Sam and Rose Spetifore

Sam and Rose Spetifore

Sam and Rose Spetifore and their then eight children arrived in Delta in 1924. Their ninth child, George, arrived in 1927. Sam was employed as a section foreman with the CNR and had been working on the rail line through Richmond. Sam and his partners (G. Amato, G. Spano, and G. Gallo), with whom he had bought three timber lots of 20 acres each in 1922, were described in the local newspaper as the "Italian colony" that had purchased land from Major Fordham in the vicinity. That was a pretty prejudicial description, but not unusual for the time. Sam was indeed from Italy having emigrated anout the of the First World War.

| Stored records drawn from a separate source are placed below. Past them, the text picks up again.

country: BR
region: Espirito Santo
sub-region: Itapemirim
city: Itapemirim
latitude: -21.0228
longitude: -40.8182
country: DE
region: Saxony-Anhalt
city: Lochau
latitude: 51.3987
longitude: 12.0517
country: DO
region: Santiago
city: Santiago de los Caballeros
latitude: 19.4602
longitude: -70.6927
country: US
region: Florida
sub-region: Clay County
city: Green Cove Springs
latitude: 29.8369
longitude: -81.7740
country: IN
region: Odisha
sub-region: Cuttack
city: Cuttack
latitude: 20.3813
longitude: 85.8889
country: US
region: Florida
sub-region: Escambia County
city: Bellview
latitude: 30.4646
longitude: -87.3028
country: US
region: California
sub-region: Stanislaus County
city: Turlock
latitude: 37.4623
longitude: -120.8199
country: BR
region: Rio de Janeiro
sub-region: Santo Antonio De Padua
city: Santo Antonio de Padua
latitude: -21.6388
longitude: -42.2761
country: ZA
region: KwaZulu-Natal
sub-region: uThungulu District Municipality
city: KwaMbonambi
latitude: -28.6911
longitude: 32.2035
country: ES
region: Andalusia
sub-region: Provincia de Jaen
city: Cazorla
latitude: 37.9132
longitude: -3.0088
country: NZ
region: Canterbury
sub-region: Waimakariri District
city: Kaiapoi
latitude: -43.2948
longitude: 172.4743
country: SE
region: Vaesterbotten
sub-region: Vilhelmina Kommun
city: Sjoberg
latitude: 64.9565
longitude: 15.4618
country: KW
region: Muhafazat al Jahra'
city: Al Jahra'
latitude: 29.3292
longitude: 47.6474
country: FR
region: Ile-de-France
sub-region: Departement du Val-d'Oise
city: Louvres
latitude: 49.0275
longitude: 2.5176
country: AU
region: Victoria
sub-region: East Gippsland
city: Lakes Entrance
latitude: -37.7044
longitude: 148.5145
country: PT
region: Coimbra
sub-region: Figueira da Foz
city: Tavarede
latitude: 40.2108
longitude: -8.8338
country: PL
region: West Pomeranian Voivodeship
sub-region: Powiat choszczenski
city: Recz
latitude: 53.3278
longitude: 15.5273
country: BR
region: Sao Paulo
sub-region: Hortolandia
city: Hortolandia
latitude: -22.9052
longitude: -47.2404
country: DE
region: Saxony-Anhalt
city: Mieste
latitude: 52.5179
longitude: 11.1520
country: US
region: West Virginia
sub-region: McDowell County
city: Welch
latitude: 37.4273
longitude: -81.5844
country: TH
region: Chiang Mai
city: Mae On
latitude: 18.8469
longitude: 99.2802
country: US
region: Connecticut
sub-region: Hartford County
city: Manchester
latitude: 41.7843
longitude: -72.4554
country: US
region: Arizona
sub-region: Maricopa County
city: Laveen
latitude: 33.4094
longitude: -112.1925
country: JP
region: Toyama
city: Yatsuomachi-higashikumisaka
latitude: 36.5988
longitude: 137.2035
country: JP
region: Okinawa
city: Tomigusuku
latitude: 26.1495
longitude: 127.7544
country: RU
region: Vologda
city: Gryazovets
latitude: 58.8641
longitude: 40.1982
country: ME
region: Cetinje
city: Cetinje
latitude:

By the way, although the partnership didn't last past 1928, the newspaper also reported that the cord wood off these timber lots was used to rebuild the old wharf at Boundary Bay lagoon at the east end of 12th Avenue.

Sam Spetifore and his fellow countrymen, James Novelli and Tony Cantafio, were part of the contingent growing early potatoes successfully on this sandy high land. Cantafio was located farther south and Novelli farmed to the north. They both had the same small holdings of 20 acres, small by farming standards.

The Spetifores had a large family, four boys (Salvannie, know as Sam, Oliver, Robert, and George) and five girls (Kathleen, Elizabeth, Mary, Josephine, and Jennie), some of whom entered into the farming business with their father. Of all the small operators who were part of the Early Potato Association, the Spetifores were the only ones to stay with it and expand their operation by buying more land and trying new and different crops and diversifying into other aspects of production. From potatoes to strawberries, the Spetifore name was synonymous with farming in Tsawwassen for many, many years.